俺は連絡機器を使って、2人に連絡を取った。
「……姉さん、将軍。書物が大量に保管されている部屋を見つけた。見た感じだと、状態も悪くないと思う。この本たちから、何か分かるかもしれない」
「よくやったわ、カズ。それじゃあ、あらかじめ渡したストレージにどんどん保存しておいて。私はそれの解析を始めるから……曜玄、こっちにきて護衛をお願いできる?」
「わかった。どこにいるんだい?」
「入口から……確か、上、右、左、直進、左、上、右よ」
みんなが通信を切ったのを確認して、俺はデータの収集とストレージへの転送を始めた。
全ての転送を終えると、俺は姉さんが書物の解析を進めている間、さらに施設の奥へと足を進める。
絵に書いてあったあの砲塔。あれはやはり、何かに対抗するための兵器なのだろうか?どう見ても対空用だったことを考えると、残響の元凶は空からやってくるのか…?
俺はそんなことを考えながら地下通路を抜けて地上へ出る。開けた区画へと出た瞬間、目の前に巨大な影が立ち塞がった。
そこには、あの絵に描かれていた対空兵器があった。かつて、対抗の象徴だったであろう禍々しいほど巨大な砲身。だが、その砲塔は見るも無残な姿に変貌していた。
砲身の外側はもちろんのこと、内部の機構に至るまで、太い残響の結晶がその鉄を穿つように刺さり、内外から大きく侵食し尽くされていたのだ。

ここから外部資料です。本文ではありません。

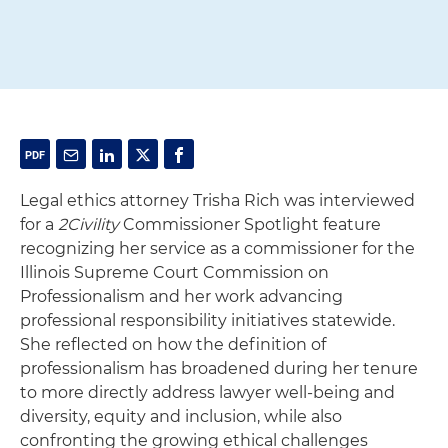
Legal ethics attorney Trisha Rich was interviewed
for a
2Civility
Commissioner Spotlight feature
recognizing her service as a commissioner for the
Illinois Supreme Court Commission on
Professionalism and her work advancing
professional responsibility initiatives statewide.
She reflected on how the definition of
professionalism has broadened during her tenure
to more directly address lawyer well-being and
diversity, equity and inclusion, while also
confronting the growing ethical challenges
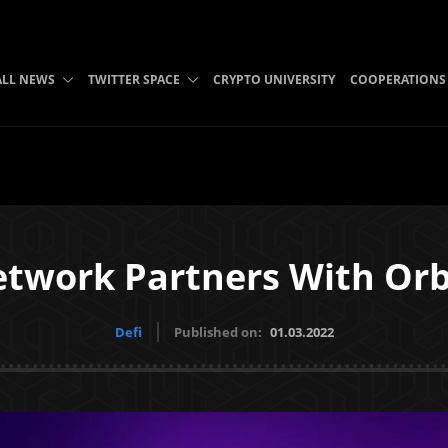
ALL NEWS
TWITTER SPACE
CRYPTO UNIVERSITY
COOPERATIONS
etwork Partners With Or
Defi
Published on:
01.03.2022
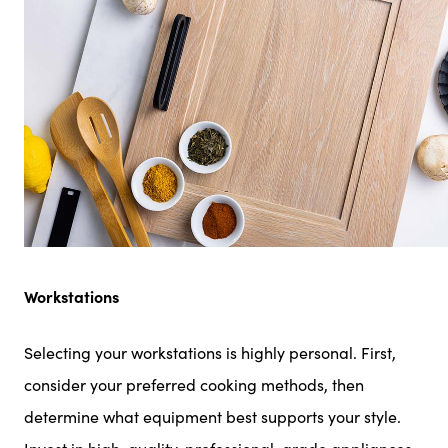
Workstations
Selecting your workstations is highly personal. First,
consider your preferred cooking methods, then
determine what equipment best supports your style.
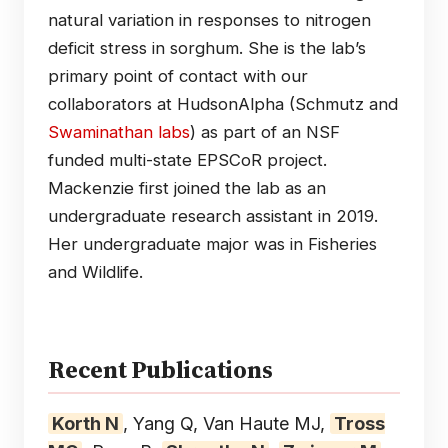
natural variation in responses to nitrogen
deficit stress in sorghum. She is the lab’s
primary point of contact with our
collaborators at HudsonAlpha (Schmutz and
Swaminathan labs
) as part of an NSF
funded multi-state EPSCoR project.
Mackenzie first joined the lab as an
undergraduate research assistant in 2019.
Her undergraduate major was in Fisheries
and Wildlife.
Recent Publications
Korth N
, Yang Q, Van Haute MJ,
Tross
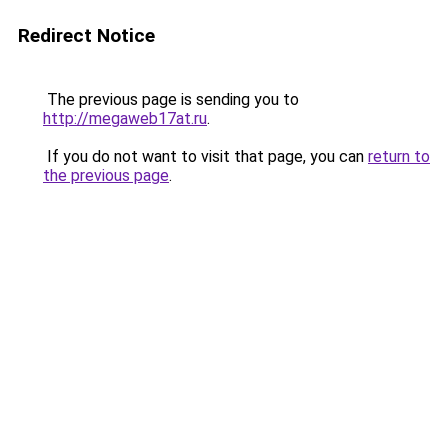
Redirect Notice
The previous page is sending you to
http://megaweb17at.ru
.
If you do not want to visit that page, you can
return to
the previous page
.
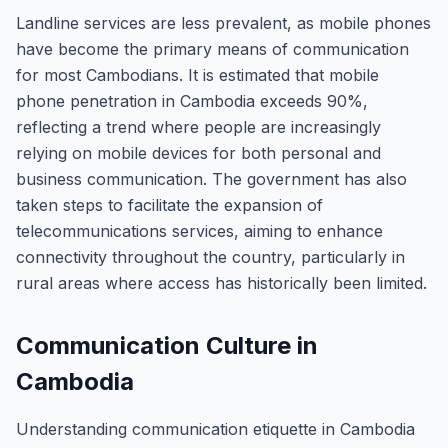
Landline services are less prevalent, as mobile phones
have become the primary means of communication
for most Cambodians. It is estimated that mobile
phone penetration in Cambodia exceeds 90%,
reflecting a trend where people are increasingly
relying on mobile devices for both personal and
business communication. The government has also
taken steps to facilitate the expansion of
telecommunications services, aiming to enhance
connectivity throughout the country, particularly in
rural areas where access has historically been limited.
Communication Culture in
Cambodia
Understanding communication etiquette in Cambodia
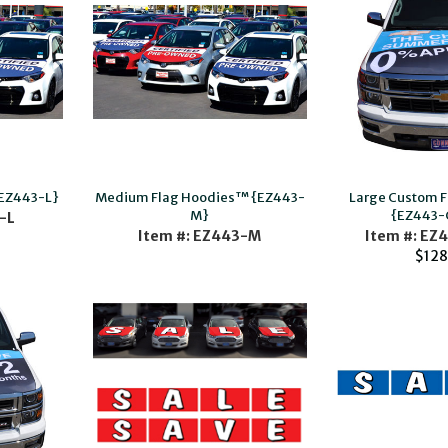
{EZ443-L}
Medium Flag Hoodies™ {EZ443-
Large Custom 
M}
{EZ443-
-L
Item #: EZ443-M
Item #: EZ
$128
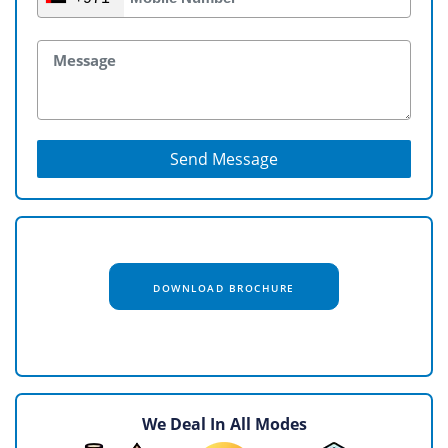
Send Message
DOWNLOAD BROCHURE
We Deal In All Modes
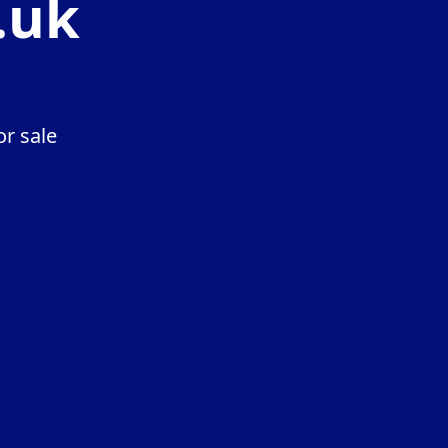
.uk
r sale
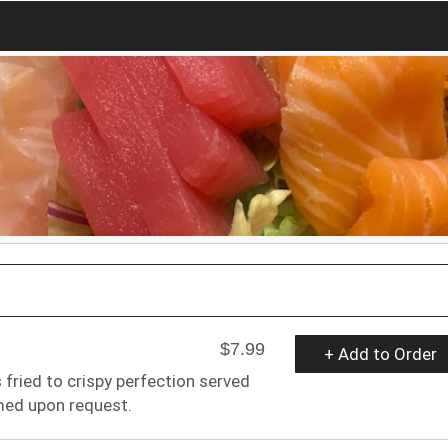
$7.99
+ Add to Order
 fried to crispy perfection served
med upon request.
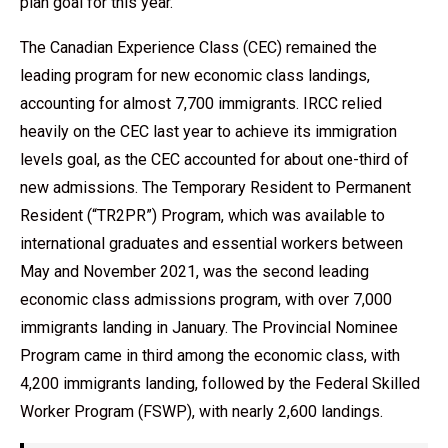
plan goal for this year.
The Canadian Experience Class (CEC) remained the
leading program for new economic class landings,
accounting for almost 7,700 immigrants. IRCC relied
heavily on the CEC last year to achieve its immigration
levels goal, as the CEC accounted for about one-third of
new admissions. The Temporary Resident to Permanent
Resident (“TR2PR”) Program, which was available to
international graduates and essential workers between
May and November 2021, was the second leading
economic class admissions program, with over 7,000
immigrants landing in January. The Provincial Nominee
Program came in third among the economic class, with
4,200 immigrants landing, followed by the Federal Skilled
Worker Program (FSWP), with nearly 2,600 landings.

狙い撃つための兵器そのものが、残響の巣窟へと変えられている。
「……どうやったら、こんな大規模な残響が起きるんだ……?」
目の前の圧倒的な破壊と侵食の痕跡を見上げながら、俺は思わず呟いていた。
彼らもただ黙って滅びを受け入れたわけじゃない。これだけの兵器を構え、持ちうる限りの力で抗ったはずだ。
だがそれも虚しく、今となっては紅い世界へと変貌している…
「……カズ、解析が一区切りついたわ。一度合流しましょう」
端末から聞こえた姉さんの声にハッと正気に戻り、俺は大きく息を吐き出した。
「……分かったよ。すぐ戻る。入り口で待ち合わせでもいい?」
「ええ、待ってるわ」
俺は巨大な対空砲塔の影を後にして、二人が待つ入り口付近へと戻った。
合流すると、姉さんは画面に表示された複雑な幾何学模様と文字を操作しながら口を開く。

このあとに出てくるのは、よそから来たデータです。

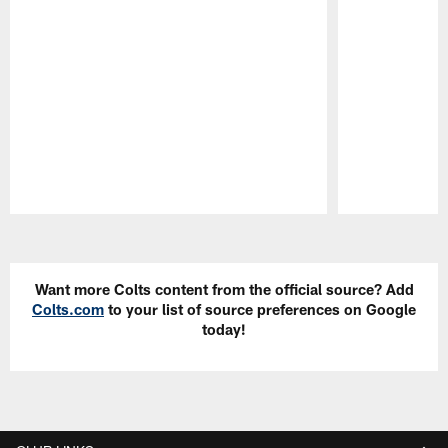
Pause
Play
Want more Colts content from the official source? Add
Colts.com
to your list of source preferences on Google
today!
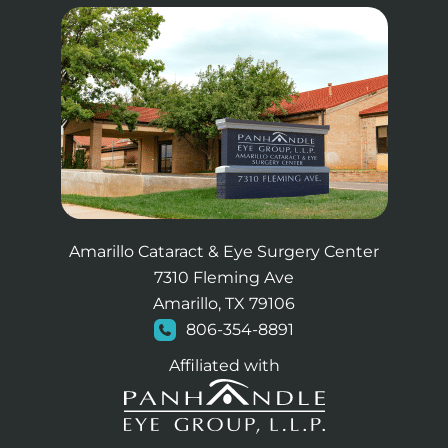
Amarillo Cataract & Eye Surgery Center
7310 Fleming Ave
Amarillo, TX 79106
806-354-8891
Affiliated with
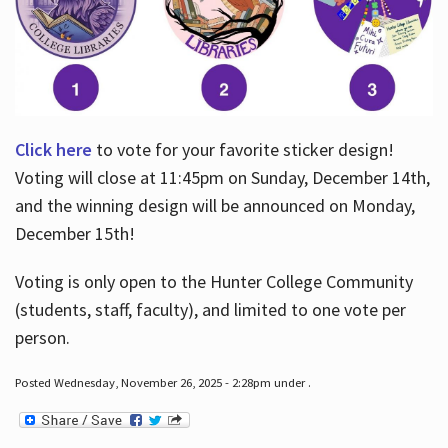
Click here
to vote for your favorite sticker design!
Voting will close at 11:45pm on Sunday, December 14th,
and the winning design will be announced on Monday,
December 15th!
Voting is only open to the Hunter College Community
(students, staff, faculty), and limited to one vote per
person.
Posted Wednesday, November 26, 2025 - 2:28pm under .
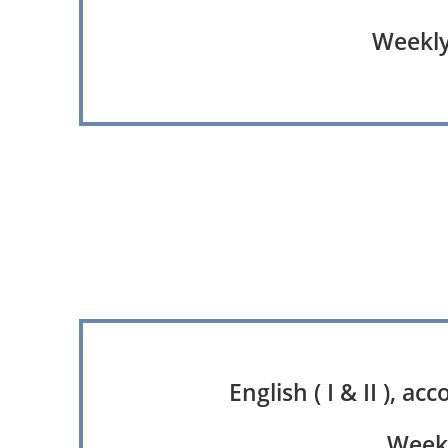
Weekly 
English ( I & II ), a
Weekl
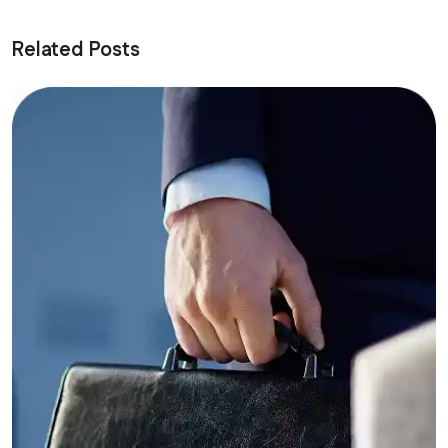
Related Posts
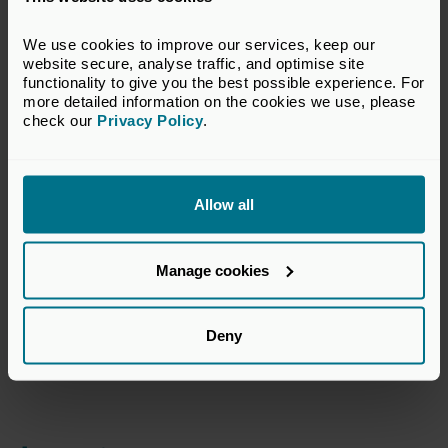
Supporting Partner
We use cookies to improve our services, keep our 
website secure, analyse traffic, and optimise site 
functionality to give you the best possible experience. For 
more detailed information on the cookies we use, please 
check our 
Privacy Policy
.
Allow all
Manage cookies
Date and Timings
Deny
Wednesday, 26 March 2025
13:30-17:00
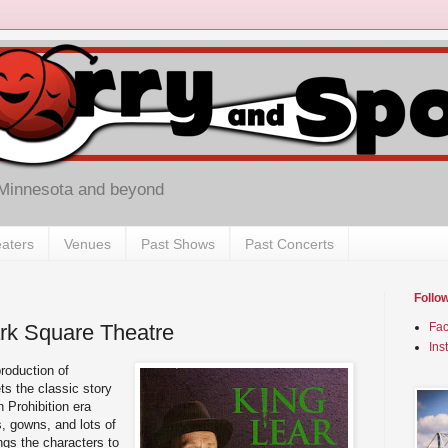
 Minnesota and beyond
aters
Venues
Past Shows
Past Concerts
Follo
ark Square Theatre
Fa
Ins
roduction of
ets the classic story
 Prohibition era
, gowns, and lots of
ngs the characters to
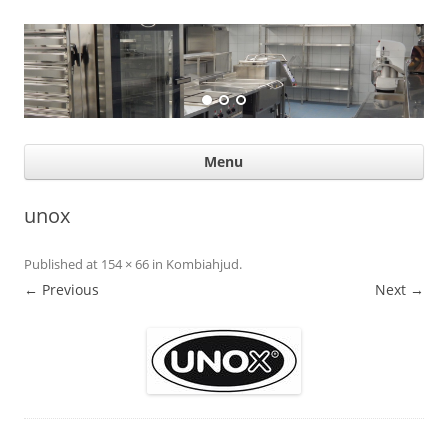
Suurköögiseadmed
Professional help for proffs
Ski
Menu
con
unox
Published
at
154 × 66
in
Kombiahjud
.
← Previous
Next →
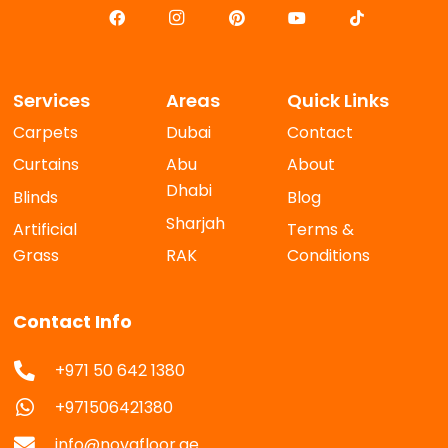
Services
Areas
Quick Links
Carpets
Dubai
Contact
Curtains
Abu
About
Dhabi
Blinds
Blog
Sharjah
Artificial
Terms &
Grass
RAK
Conditions
Contact Info
+971 50 642 1380
+971506421380
info@novafloor.ae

「持ち帰ってくれた書物だけど、ベースは新生アルカナ語で書かれていたわ。完全に解読するには時間を要するけれど、収穫として大きかったのは…1つ目に巨大砲塔の仕様データ。それから、曜玄が偶然回収してくれた、地表に出ている残響の中に封印されていた高密度の残響…おそらく私たちの星に出現している残響のサンプルね」
「これで、十分な情報が揃った…?」
「ううん、全くもってまだ足りないわ。もしこのサンプルからいろんなことがわかっても、この砲塔がなぜ対空目的で作られたのか……この前線基地のデータだけじゃ、細部までは見えてこない」
「では、他の都市にも行ってみることになるようだ」
「と言いたいところなんだけどね。カズ、1番近くにある他の街はどこにある?」
俺は電子地図を起動して、2人の前で確認した。数秒すると、狂気的な数字が生まれてくる。
「「100km以上離れているのか…?!」」
「ええ、それは確かな情報よ。カズが送ってくれた中に当時の人々が作った地図があったの。データを確認したら確かに、ここから一番近い都市でもゆうに100km以上離れているのがわかった。徒歩での探索は危険すぎる……というか、不可能ね」
「100km……そんなに?艦に戻って移動するのもリスクが高い…」
「ええ。だから一度、私たちのいる星へ戻りましょう。持ち帰ったデータを一旦専門の機関に引き渡して詳しく解析させておけばいいのよ。その間に私たちはもう一度この星へ来て、新しい都市も巡ればいいわ」
「……真依殿の言う通りだ。一度、引き揚げよう」
俺も、姉さんの意見に頷いた。3人は搭乗員に連絡して、離陸の準備を進める。